I started my career in the long, long ago, when the only reach medium was linear television. Ratings were high, rates were higher, and response was highest. It was a glorious time.

Before the dark times. Before the Facebook.

Once Facebook emerged as a true direct marketing tool, the entire landscape shifted. You can test different versions of copy, color schemes, spokespeople, and anything else you wanted to a very board reaching audience. Television wasn’t the darling anymore. 

As Facebook grew, so did the rest of the digital world. Programmatic, addressable, SEO optimization, CTV, tracking data, platforms, apps. It was enough to make your head spin.

Brands and advertisers were testing newer and more targeted mediums, leaving traditional in the rear view.

Digital was getting a bigger piece of the advertising budget, and those budgets were growing by double digit gains. There was no end in sight. Until there was.

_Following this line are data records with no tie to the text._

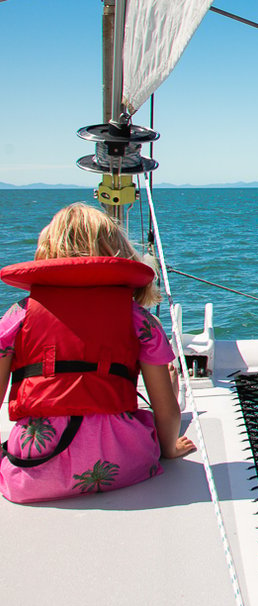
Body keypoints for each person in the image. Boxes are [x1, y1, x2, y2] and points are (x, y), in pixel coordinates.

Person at [0, 203, 196, 503]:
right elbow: (166, 408)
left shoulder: (19, 316)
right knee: (167, 379)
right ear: (117, 253)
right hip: (127, 463)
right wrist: (169, 448)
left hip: (35, 471)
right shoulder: (138, 319)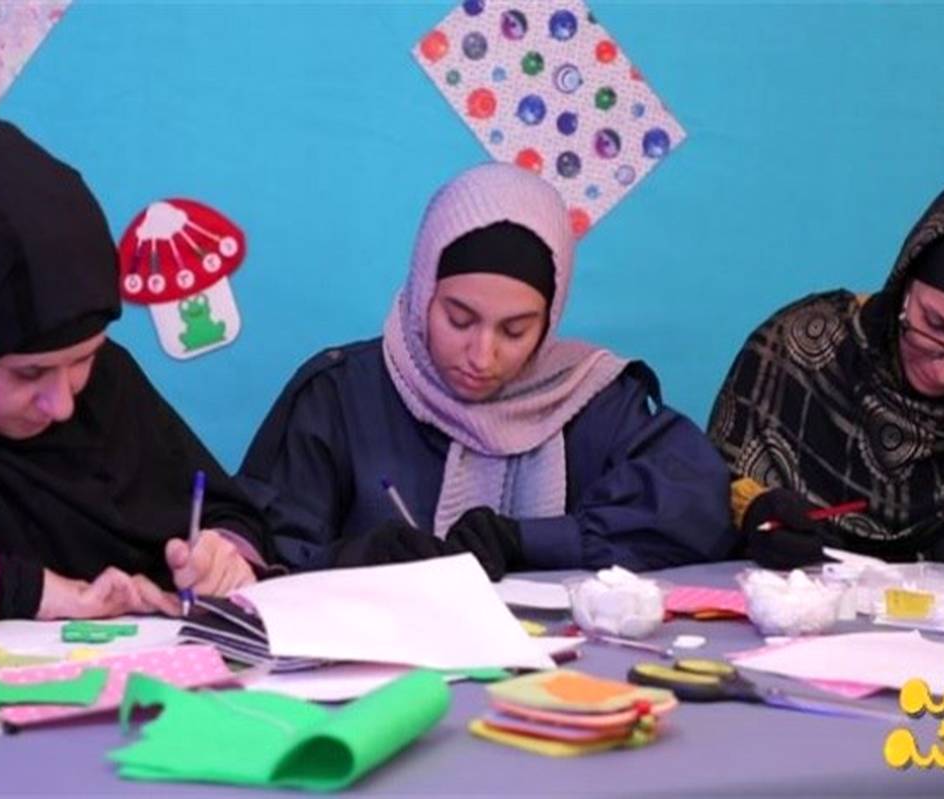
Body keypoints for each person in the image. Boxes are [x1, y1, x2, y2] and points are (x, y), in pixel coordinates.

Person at [237, 162, 734, 579]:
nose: (481, 355)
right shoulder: (340, 396)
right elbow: (261, 564)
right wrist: (357, 559)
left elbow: (695, 514)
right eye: (459, 319)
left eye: (515, 331)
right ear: (423, 293)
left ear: (550, 321)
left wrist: (525, 542)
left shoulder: (590, 398)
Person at [0, 118, 270, 632]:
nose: (63, 405)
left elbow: (222, 513)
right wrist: (19, 589)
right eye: (30, 372)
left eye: (84, 360)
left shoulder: (108, 382)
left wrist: (222, 557)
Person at [707, 171, 944, 569]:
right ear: (905, 283)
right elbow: (704, 494)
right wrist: (752, 512)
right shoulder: (799, 349)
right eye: (934, 325)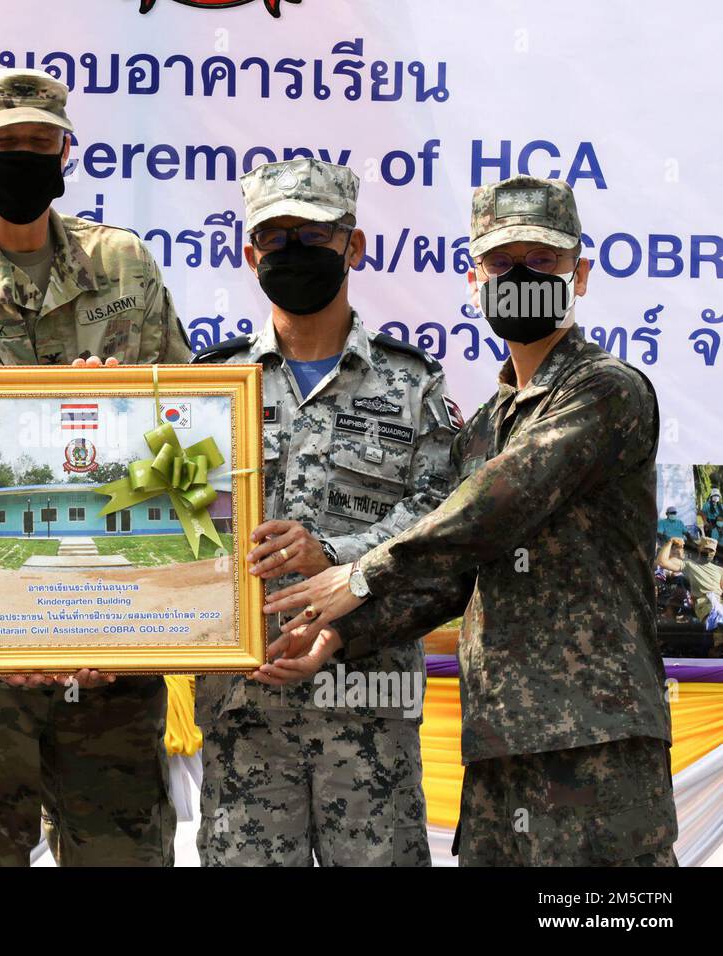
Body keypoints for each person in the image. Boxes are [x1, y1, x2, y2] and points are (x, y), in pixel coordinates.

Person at [264, 176, 678, 866]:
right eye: (501, 262)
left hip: (596, 742)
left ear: (580, 274)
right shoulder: (485, 423)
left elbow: (492, 509)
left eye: (541, 261)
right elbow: (451, 576)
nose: (520, 276)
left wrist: (360, 575)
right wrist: (339, 637)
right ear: (472, 279)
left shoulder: (604, 390)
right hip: (502, 743)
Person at [0, 68, 192, 866]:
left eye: (37, 143)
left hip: (113, 661)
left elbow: (187, 453)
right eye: (2, 144)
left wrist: (129, 417)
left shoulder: (126, 268)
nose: (21, 156)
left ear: (66, 151)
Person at [189, 158, 460, 866]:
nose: (294, 251)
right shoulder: (209, 386)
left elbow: (441, 521)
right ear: (250, 255)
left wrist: (336, 555)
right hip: (241, 711)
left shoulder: (412, 385)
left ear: (354, 246)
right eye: (276, 238)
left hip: (368, 708)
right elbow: (172, 533)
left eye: (314, 235)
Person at [657, 536, 723, 632]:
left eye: (711, 550)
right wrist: (670, 542)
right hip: (708, 608)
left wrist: (670, 542)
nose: (708, 552)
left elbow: (662, 562)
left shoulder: (718, 569)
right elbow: (662, 562)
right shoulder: (689, 565)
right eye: (706, 549)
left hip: (714, 608)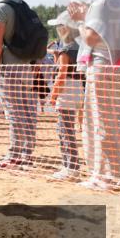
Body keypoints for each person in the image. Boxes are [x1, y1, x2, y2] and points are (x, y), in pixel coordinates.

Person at [69, 0, 120, 190]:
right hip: (117, 67)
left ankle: (105, 176)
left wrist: (82, 20)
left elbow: (91, 37)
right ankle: (116, 173)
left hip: (103, 67)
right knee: (117, 122)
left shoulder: (104, 2)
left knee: (101, 122)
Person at [0, 0, 41, 170]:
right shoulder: (24, 6)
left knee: (13, 112)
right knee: (28, 110)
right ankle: (27, 154)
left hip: (8, 67)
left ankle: (14, 155)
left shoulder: (1, 8)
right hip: (26, 64)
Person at [45, 11, 85, 180]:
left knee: (64, 130)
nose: (58, 29)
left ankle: (70, 167)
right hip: (79, 89)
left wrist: (53, 96)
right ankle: (71, 166)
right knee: (68, 130)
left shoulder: (66, 49)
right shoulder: (80, 46)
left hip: (67, 92)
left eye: (60, 26)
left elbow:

Over the last two years or so, there has been a definite slowdown in how brands are spending their digital dollars. It’s slowing down to the point where we haven’t seen spending at these levels since the height of the housing crisis.

Now don’t get me wrong. Digital spend is still in the billions, so it’s not like the sky is falling. But double digit loses is still double digit loses.

Not all is gloom and doom for the medium, as CTV still shows a steady climb, and will continue to climb (if the analysts are right, which they usually are). It’s been said 100 times and will be said 100 more, but more and more consumers are making CTV the norm. As that happens, advertisers and brands will continue to follow them and pour more money into the medium.